Published on 24/11/2015

Affable former Lisbon mayor and now Portuguese prime minister Antonio Costa is a political veteran who is far more popular than his Socialist Party which toppled the conservative government in a dramatic vote.

A seasoned negotiator, the 54-year-old Costa tied up with Communists, Greens and the Left Bloc — which is close to Greece’s governing Syriza — to ultimately oust the 11-day-old conservative minority government.

The anti-austerity alliance is the first of its kind since the birth of a democratic Portugal, and had seemed unimaginable just weeks ago due to differences between the groups.

But it pulled off the feat by beating former prime minister Pedro Passos Coelho’s centre-right coalition — which had won the October 4 election but lost an absolute majority — in a parliamentary vote on November 11.

Costa, who was born on February 17, 1961 in Lisbon, joined the youth chapter of the Socialist party at 14 — not surprising for a boy whose mother Maria Antonia Palla was a socialist and a journalist and his father, Orlando da Costa, was a well-known Communist writer.

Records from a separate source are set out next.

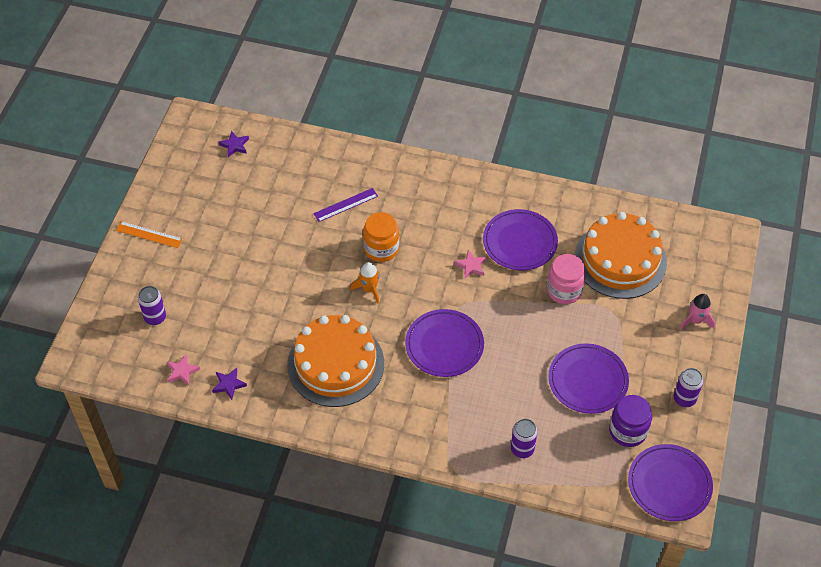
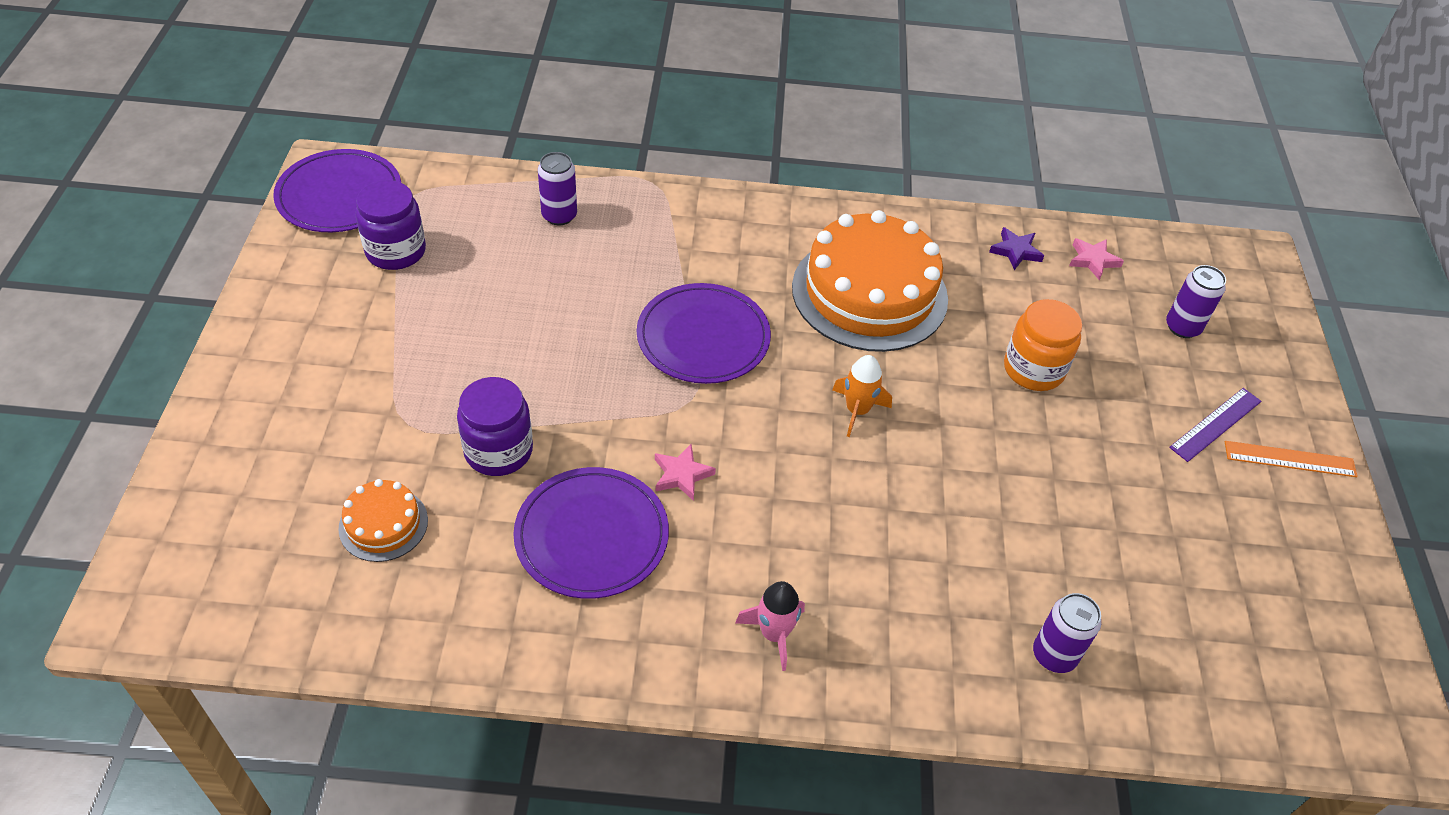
camera: 165 degrees right, 5 degrees down
(234, 145) = (1259, 678): purple star -> none
(345, 205) = (963, 569): purple ruler -> purple ruler (1215, 424)
(381, 249) = (860, 487): orange jar -> orange jar (1033, 369)
(564, 290) = (498, 451): pink jar -> purple jar
(588, 380) = (457, 311): purple plate -> none
(620, 260) = (383, 524): orange cake -> orange cake, size x0.46
(684, 399) = (295, 301): purple can -> purple can (1054, 655)
(695, 320) = (248, 426): pink rocket -> pink rocket (774, 634)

A descendent of a patrician family in the former Portuguese colony of Goa in India, Costa’s easygoing manner won him admirers and saw him rising rapidly through the ranks.

Nicknamed “Babush” or “kid” in Konkani, the native language of Goa, Costa however confesses to having a temper but says he lets out his anger.

“One thing is sure, I don’t let things fester,” he said.

– ‘Always deliver more than I promise’ –

At 34, he was named secretary of state for parliamentary affairs and then served as justice minister between 1999 and 2002.

He then did a short one-year stint at the European Parliament in 2004, resigning to become minister of state and internal administration in the government of Jose Socrates. He resigned in 2007 to become Lisbon’s mayor.

Despite being hamstrung by the fact that the Socialists were in charge when Portugal had to go cap in hand to Europe and the IMF in 2011, Costa vowed to lift the country off its knees in the same way as he raised spirits in the capital, moving his office into the drug and prostitution-infested Mouraria area when he first came to power in 2007.

To add to his problems, everywhere he turns is the spectre of his old mentor Jose Socrates — the former socialist prime minister who had been put under house arrest accused of corruption, money laundering and tax evasion.

Costa, tried to surf the anti-austerity wave sweeping Europe after Greek premier Alexis Tsipras first took power in Athens earlier this year, but as Syriza’s radical ambitions unravelled in the face of German intransigence, he has been back-peddling wildly.

“The Socialist Party is not Syriza,” he has been forced to insist to counter government claims that the left’s return to power would lead to a repeat of tax and spend policies.

In an attempt to head off the critics, Costa — who likes to relax by doing 1,000-piece jigsaw puzzles — produced costings for his campaign promises, including a return to a 35-hour week for public servants and a rise in the minimum wage.

“I always deliver more than I promise,” he declared, pointing to his record as mayor of Lisbon, where he was elected three times, with a bigger majority each time.

But it is for his constant smile and his common touch as a lover of Portugal’s twin passions of football and fado that he is best known.

Now the question remains whether he and his alliance will be up to the huge challenges facing them and effectively end weeks of political turmoil.